TEXT SHOWN =>
——

Gameschooling with Very Young Gifted Children

Madison and I love to play board games.  When I discovered the concept of Gameschooling a while back, I knew it would fit into our homeschool really well.  

If you haven't heard of the concept of "gameschooling" yet, it is basically providing learning opportunities through game-play versus lectures or workbooks.  It's a great low-pressure, hands on, interactive way to learn a wide variety of concepts.  It works particularly well with kids who may have a bit of a perfectionist mindset to ease them into trying something new.  

Below is a variety of games we are currently playing.  A few are missing like My First Bananagrams and I see 20! but this is most of what we currently have that is appropriate for right now.

Games we are currently playing.  Top left down, then up from bottom right: Chutes and Ladders, Candy Land, My First Carcassonne, Race to the Treasure, eeBoo Puzzle Pairs Rhyming Words, Rivers Roads & Rails, Caring Cats Kindness Around Town, Busytown Eye Found it!, Clue Junior, Guess Who?, Engineering Ants, Robot Turtles, Outfoxed!, Cat Crimes, Picnic Party, Leaping Frog Math, and Clumsy Thief Junior.
Games we are currently playing.  Top left down, then up from bottom right: Chutes and Ladders, Candy Land, My First Carcassonne, Race to the Treasure, eeBoo Puzzle Pairs Rhyming Words, Rivers Roads & Rails, Caring Cats Kindness Around Town, Busytown Eye Found it!, Clue Junior, Guess Who?, Engineering Ants, Robot Turtles, Outfoxed!, Cat Crimes, Picnic Party, Leaping Frog Math, and Clumsy Thief Junior.  Longest caption ever?

——

DATA SHOWN =>
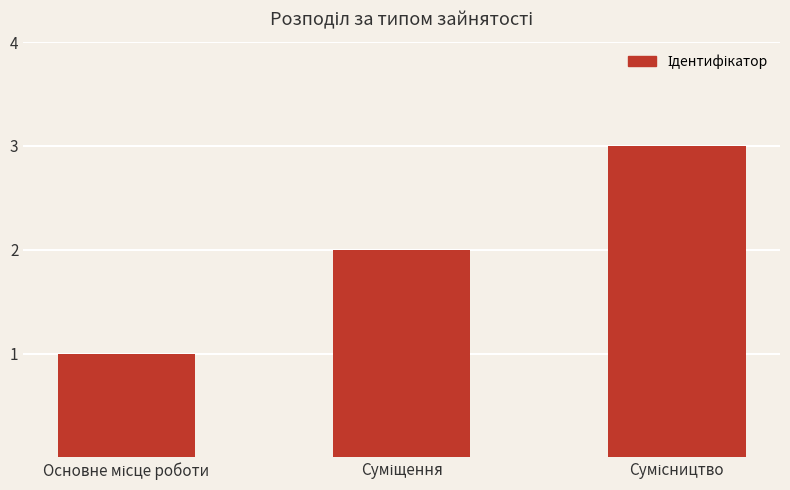

What is the greatest value displayed?

3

——

EXPLORE THE MATERIAL =>
[1] From the gameschooling post, return the passage starting with "Gameschooling with Very" and going on through "homeschool really well.".
[2] According to the gameschooling post, what is gameschooling basically?
[3] Translate this sentence from the gameschooling post into Spanish: "It's a great low-pressure, hands on, interactive way to learn a wide variety of concepts."
The lines here have no connection to the gameschooling post.

COMPLETED EXERCISE =>
[1]
Gameschooling with Very Young Gifted Children

Madison and I love to play board games.  When I discovered the concept of Gameschooling a while back, I knew it would fit into our homeschool really well.

[2] Providing learning opportunities through game-play versus lectures or workbooks.

[3] Es una forma excelente, de baja presión, práctica e interactiva, de aprender una gran variedad de conceptos.